*Work task*. The line containing "Table 2 | Alternative" and every line after it, through the last line of the records, are to be transcribed exactly, and nothing else.

-- Entries shown follows --

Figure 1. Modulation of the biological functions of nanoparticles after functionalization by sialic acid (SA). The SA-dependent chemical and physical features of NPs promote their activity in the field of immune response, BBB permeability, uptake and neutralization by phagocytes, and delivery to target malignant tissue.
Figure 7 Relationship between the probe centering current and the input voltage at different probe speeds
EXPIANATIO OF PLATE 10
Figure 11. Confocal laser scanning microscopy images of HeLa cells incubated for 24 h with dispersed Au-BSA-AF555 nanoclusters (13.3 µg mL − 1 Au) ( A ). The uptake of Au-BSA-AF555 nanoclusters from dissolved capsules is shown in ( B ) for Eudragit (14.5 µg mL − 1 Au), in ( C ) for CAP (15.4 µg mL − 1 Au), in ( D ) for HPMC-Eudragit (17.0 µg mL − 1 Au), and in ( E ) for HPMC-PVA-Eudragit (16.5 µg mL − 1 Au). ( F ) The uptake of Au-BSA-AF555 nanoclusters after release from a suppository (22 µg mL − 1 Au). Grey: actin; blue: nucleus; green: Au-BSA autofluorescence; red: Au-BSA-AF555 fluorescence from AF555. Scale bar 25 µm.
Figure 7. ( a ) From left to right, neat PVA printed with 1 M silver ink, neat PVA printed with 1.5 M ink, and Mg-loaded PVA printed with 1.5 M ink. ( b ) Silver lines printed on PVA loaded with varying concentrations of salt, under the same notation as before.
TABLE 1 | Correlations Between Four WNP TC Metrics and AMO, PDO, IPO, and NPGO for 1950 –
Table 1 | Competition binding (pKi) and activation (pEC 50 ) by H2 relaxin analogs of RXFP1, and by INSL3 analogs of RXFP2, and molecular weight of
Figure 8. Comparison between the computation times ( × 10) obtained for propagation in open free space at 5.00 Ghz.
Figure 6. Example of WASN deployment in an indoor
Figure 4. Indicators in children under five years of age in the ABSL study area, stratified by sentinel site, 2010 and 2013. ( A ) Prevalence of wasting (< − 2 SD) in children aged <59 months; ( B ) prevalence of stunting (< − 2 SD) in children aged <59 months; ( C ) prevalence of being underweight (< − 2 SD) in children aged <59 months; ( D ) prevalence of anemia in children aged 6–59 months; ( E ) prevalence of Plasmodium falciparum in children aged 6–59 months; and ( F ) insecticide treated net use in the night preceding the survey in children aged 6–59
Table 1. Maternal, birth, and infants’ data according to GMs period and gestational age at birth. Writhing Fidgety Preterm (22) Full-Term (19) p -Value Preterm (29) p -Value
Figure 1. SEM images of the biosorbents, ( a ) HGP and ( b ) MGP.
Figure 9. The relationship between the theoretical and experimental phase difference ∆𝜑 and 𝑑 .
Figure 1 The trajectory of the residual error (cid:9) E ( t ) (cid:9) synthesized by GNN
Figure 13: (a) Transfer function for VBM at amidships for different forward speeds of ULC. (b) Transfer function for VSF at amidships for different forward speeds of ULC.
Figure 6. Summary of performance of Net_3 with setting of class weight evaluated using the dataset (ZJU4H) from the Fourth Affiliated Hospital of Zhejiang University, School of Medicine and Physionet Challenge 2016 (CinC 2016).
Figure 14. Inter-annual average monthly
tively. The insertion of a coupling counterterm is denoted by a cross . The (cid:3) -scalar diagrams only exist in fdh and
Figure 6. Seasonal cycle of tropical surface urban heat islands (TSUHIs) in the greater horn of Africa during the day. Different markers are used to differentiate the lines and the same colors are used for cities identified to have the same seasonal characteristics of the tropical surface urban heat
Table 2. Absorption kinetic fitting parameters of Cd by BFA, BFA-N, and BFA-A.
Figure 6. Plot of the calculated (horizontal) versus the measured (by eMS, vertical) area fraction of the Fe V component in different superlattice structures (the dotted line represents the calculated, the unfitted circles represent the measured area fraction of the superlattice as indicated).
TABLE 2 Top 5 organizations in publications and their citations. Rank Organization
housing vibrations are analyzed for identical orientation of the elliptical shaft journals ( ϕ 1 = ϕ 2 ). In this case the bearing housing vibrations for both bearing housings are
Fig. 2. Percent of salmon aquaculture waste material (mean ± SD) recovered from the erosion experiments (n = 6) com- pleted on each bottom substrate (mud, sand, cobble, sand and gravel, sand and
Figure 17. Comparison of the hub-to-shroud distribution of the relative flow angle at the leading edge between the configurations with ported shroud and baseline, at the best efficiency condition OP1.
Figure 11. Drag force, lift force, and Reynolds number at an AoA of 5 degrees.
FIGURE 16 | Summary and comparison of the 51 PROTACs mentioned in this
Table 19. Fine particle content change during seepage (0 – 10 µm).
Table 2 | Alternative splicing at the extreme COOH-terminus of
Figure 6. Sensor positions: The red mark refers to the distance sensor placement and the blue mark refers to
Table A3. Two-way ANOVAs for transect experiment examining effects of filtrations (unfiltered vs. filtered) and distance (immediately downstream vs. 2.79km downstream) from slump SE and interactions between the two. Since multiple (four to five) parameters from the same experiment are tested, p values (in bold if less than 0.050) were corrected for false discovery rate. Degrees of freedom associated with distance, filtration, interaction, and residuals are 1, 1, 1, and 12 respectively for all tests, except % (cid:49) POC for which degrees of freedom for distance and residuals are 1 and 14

-- Entries shown concluded --

*Solution to the exercise*.
Table 2 | Alternative splicing at the extreme COOH-terminus of
Figure 6. Sensor positions: The red mark refers to the distance sensor placement and the blue mark refers to
Table A3. Two-way ANOVAs for transect experiment examining effects of filtrations (unfiltered vs. filtered) and distance (immediately downstream vs. 2.79km downstream) from slump SE and interactions between the two. Since multiple (four to five) parameters from the same experiment are tested, p values (in bold if less than 0.050) were corrected for false discovery rate. Degrees of freedom associated with distance, filtration, interaction, and residuals are 1, 1, 1, and 12 respectively for all tests, except % (cid:49) POC for which degrees of freedom for distance and residuals are 1 and 14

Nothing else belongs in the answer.